- [What you need to do]
Copy every line of the records below without changing anything.

- [Data to process]

>> Begin

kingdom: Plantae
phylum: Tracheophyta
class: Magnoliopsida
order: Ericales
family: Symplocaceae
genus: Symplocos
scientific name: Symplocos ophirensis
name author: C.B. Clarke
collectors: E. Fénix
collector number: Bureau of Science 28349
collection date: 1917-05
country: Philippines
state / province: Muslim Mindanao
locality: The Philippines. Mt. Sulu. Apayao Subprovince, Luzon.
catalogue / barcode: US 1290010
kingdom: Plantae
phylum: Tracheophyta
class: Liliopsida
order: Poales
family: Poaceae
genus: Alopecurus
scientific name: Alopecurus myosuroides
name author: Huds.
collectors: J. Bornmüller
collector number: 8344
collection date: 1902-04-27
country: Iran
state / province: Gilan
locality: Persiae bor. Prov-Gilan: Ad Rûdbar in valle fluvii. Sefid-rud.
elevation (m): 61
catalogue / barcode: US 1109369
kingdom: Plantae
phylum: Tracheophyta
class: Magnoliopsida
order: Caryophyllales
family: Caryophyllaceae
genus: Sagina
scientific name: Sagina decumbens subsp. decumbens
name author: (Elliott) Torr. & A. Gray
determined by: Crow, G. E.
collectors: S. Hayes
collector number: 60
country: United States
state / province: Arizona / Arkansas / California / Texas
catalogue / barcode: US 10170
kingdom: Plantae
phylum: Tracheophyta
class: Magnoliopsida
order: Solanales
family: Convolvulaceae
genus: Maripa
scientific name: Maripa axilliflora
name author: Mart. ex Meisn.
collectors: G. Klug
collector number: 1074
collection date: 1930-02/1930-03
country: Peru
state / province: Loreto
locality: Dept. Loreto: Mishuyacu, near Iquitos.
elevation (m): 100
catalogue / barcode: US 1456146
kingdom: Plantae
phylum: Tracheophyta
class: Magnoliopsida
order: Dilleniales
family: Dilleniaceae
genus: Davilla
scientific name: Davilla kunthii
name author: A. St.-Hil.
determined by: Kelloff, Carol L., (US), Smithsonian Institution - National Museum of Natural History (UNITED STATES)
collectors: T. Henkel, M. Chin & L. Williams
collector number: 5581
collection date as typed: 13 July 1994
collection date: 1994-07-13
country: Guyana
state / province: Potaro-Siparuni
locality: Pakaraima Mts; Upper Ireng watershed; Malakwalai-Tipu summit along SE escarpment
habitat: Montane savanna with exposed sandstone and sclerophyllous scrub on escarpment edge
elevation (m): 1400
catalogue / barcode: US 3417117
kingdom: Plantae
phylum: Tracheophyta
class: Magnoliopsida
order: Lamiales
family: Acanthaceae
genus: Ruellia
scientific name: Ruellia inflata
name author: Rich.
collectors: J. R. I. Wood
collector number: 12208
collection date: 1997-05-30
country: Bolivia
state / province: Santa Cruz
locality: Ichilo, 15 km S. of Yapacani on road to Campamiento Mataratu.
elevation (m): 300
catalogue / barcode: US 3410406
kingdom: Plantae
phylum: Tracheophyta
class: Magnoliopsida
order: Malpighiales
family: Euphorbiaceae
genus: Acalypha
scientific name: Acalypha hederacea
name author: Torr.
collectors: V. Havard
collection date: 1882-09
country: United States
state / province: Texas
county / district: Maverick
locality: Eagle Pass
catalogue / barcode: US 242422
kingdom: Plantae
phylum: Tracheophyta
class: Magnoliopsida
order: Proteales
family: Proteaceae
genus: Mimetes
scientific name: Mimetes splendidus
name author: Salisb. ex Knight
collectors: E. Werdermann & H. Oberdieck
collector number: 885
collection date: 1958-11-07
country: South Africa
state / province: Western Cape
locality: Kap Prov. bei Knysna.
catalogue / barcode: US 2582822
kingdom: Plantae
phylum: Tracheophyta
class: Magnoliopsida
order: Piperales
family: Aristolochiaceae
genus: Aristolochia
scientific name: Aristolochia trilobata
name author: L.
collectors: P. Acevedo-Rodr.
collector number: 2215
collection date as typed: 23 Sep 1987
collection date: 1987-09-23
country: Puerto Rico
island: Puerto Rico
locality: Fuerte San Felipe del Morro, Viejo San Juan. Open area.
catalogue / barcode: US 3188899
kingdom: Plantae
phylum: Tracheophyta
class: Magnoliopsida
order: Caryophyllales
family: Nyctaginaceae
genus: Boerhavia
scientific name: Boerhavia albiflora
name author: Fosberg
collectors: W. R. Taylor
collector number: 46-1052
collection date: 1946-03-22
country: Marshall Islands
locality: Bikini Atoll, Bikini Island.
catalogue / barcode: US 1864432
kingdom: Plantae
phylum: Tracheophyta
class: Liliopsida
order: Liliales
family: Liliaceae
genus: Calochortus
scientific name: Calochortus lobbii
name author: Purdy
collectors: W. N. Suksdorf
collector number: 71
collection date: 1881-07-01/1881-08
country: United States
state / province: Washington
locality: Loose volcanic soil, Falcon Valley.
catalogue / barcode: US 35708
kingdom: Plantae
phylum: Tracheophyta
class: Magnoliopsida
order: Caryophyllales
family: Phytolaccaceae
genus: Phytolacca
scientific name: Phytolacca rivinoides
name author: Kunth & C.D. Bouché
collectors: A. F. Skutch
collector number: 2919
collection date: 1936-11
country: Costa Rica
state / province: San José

>> End

- [Response to this exercise]
kingdom: Plantae
phylum: Tracheophyta
class: Magnoliopsida
order: Ericales
family: Symplocaceae
genus: Symplocos
scientific name: Symplocos ophirensis
name author: C.B. Clarke
collectors: E. Fénix
collector number: Bureau of Science 28349
collection date: 1917-05
country: Philippines
state / province: Muslim Mindanao
locality: The Philippines. Mt. Sulu. Apayao Subprovince, Luzon.
catalogue / barcode: US 1290010
kingdom: Plantae
phylum: Tracheophyta
class: Liliopsida
order: Poales
family: Poaceae
genus: Alopecurus
scientific name: Alopecurus myosuroides
name author: Huds.
collectors: J. Bornmüller
collector number: 8344
collection date: 1902-04-27
country: Iran
state / province: Gilan
locality: Persiae bor. Prov-Gilan: Ad Rûdbar in valle fluvii. Sefid-rud.
elevation (m): 61
catalogue / barcode: US 1109369
kingdom: Plantae
phylum: Tracheophyta
class: Magnoliopsida
order: Caryophyllales
family: Caryophyllaceae
genus: Sagina
scientific name: Sagina decumbens subsp. decumbens
name author: (Elliott) Torr. & A. Gray
determined by: Crow, G. E.
collectors: S. Hayes
collector number: 60
country: United States
state / province: Arizona / Arkansas / California / Texas
catalogue / barcode: US 10170
kingdom: Plantae
phylum: Tracheophyta
class: Magnoliopsida
order: Solanales
family: Convolvulaceae
genus: Maripa
scientific name: Maripa axilliflora
name author: Mart. ex Meisn.
collectors: G. Klug
collector number: 1074
collection date: 1930-02/1930-03
country: Peru
state / province: Loreto
locality: Dept. Loreto: Mishuyacu, near Iquitos.
elevation (m): 100
catalogue / barcode: US 1456146
kingdom: Plantae
phylum: Tracheophyta
class: Magnoliopsida
order: Dilleniales
family: Dilleniaceae
genus: Davilla
scientific name: Davilla kunthii
name author: A. St.-Hil.
determined by: Kelloff, Carol L., (US), Smithsonian Institution - National Museum of Natural History (UNITED STATES)
collectors: T. Henkel, M. Chin & L. Williams
collector number: 5581
collection date as typed: 13 July 1994
collection date: 1994-07-13
country: Guyana
state / province: Potaro-Siparuni
locality: Pakaraima Mts; Upper Ireng watershed; Malakwalai-Tipu summit along SE escarpment
habitat: Montane savanna with exposed sandstone and sclerophyllous scrub on escarpment edge
elevation (m): 1400
catalogue / barcode: US 3417117
kingdom: Plantae
phylum: Tracheophyta
class: Magnoliopsida
order: Lamiales
family: Acanthaceae
genus: Ruellia
scientific name: Ruellia inflata
name author: Rich.
collectors: J. R. I. Wood
collector number: 12208
collection date: 1997-05-30
country: Bolivia
state / province: Santa Cruz
locality: Ichilo, 15 km S. of Yapacani on road to Campamiento Mataratu.
elevation (m): 300
catalogue / barcode: US 3410406
kingdom: Plantae
phylum: Tracheophyta
class: Magnoliopsida
order: Malpighiales
family: Euphorbiaceae
genus: Acalypha
scientific name: Acalypha hederacea
name author: Torr.
collectors: V. Havard
collection date: 1882-09
country: United States
state / province: Texas
county / district: Maverick
locality: Eagle Pass
catalogue / barcode: US 242422
kingdom: Plantae
phylum: Tracheophyta
class: Magnoliopsida
order: Proteales
family: Proteaceae
genus: Mimetes
scientific name: Mimetes splendidus
name author: Salisb. ex Knight
collectors: E. Werdermann & H. Oberdieck
collector number: 885
collection date: 1958-11-07
country: South Africa
state / province: Western Cape
locality: Kap Prov. bei Knysna.
catalogue / barcode: US 2582822
kingdom: Plantae
phylum: Tracheophyta
class: Magnoliopsida
order: Piperales
family: Aristolochiaceae
genus: Aristolochia
scientific name: Aristolochia trilobata
name author: L.
collectors: P. Acevedo-Rodr.
collector number: 2215
collection date as typed: 23 Sep 1987
collection date: 1987-09-23
country: Puerto Rico
island: Puerto Rico
locality: Fuerte San Felipe del Morro, Viejo San Juan. Open area.
catalogue / barcode: US 3188899
kingdom: Plantae
phylum: Tracheophyta
class: Magnoliopsida
order: Caryophyllales
family: Nyctaginaceae
genus: Boerhavia
scientific name: Boerhavia albiflora
name author: Fosberg
collectors: W. R. Taylor
collector number: 46-1052
collection date: 1946-03-22
country: Marshall Islands
locality: Bikini Atoll, Bikini Island.
catalogue / barcode: US 1864432
kingdom: Plantae
phylum: Tracheophyta
class: Liliopsida
order: Liliales
family: Liliaceae
genus: Calochortus
scientific name: Calochortus lobbii
name author: Purdy
collectors: W. N. Suksdorf
collector number: 71
collection date: 1881-07-01/1881-08
country: United States
state / province: Washington
locality: Loose volcanic soil, Falcon Valley.
catalogue / barcode: US 35708
kingdom: Plantae
phylum: Tracheophyta
class: Magnoliopsida
order: Caryophyllales
family: Phytolaccaceae
genus: Phytolacca
scientific name: Phytolacca rivinoides
name author: Kunth & C.D. Bouché
collectors: A. F. Skutch
collector number: 2919
collection date: 1936-11
country: Costa Rica
state / province: San José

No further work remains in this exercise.